In fact, the possibilities extend beyond tokenized assets to a more vibrant on-chain economy. Agents can allocate resources, execute transactions, process services, and automatically settle microtransactions during interactions on behalf of users.
Ant Digital joins a growing field of companies building infrastructure for AI-driven commerce. Visa and Coinbase have released competing protocols for agent-based payments, with Visa’s Trusted Agent Protocol targeting card rail checkouts and Coinbase’s x402 targeting stablecoin micropayments.
In September, Google announced Agent Payments Protocol (AP2) with support from more than 60 organizations. Mastercard acquired stablecoin company BVNK for $1.8 billion in the largest stablecoin infrastructure deal in history, signaling that traditional payment networks also see blockchain payments as part of their future.
The Solana Foundation reports that the network has already processed more than 15 million on-chain agent transactions, and Coinbase CEO Brian Armstrong said he expects agents to surpass humans in transaction volume.

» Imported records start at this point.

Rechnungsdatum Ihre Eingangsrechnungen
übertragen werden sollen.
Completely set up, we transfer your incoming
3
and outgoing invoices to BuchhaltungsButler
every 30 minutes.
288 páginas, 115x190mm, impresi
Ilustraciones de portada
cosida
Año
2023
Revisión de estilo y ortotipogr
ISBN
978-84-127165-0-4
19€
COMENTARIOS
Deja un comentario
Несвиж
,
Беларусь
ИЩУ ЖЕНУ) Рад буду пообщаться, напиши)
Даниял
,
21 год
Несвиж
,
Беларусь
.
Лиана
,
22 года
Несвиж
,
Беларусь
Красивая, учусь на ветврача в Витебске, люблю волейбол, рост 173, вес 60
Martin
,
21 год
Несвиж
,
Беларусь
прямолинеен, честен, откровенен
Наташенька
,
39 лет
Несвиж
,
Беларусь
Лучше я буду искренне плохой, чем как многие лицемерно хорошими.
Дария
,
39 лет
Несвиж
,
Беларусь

McKinsey predicts that AI agents could broker $3 trillion to $5 trillion of global consumer commerce by 2030.
However, usage remains lackluster. The daily trading volume of the x402 protocol is currently around $28,000, much of it due to testing, with Artemis analysts flagging about half of the observed transactions as human activity.
Ant Digital’s blockchain already supports tokenized assets for a variety of financial institutions, and currently $USDC Integration with Circle and application for stablecoin licenses in Hong Kong, Singapore, and Luxembourg.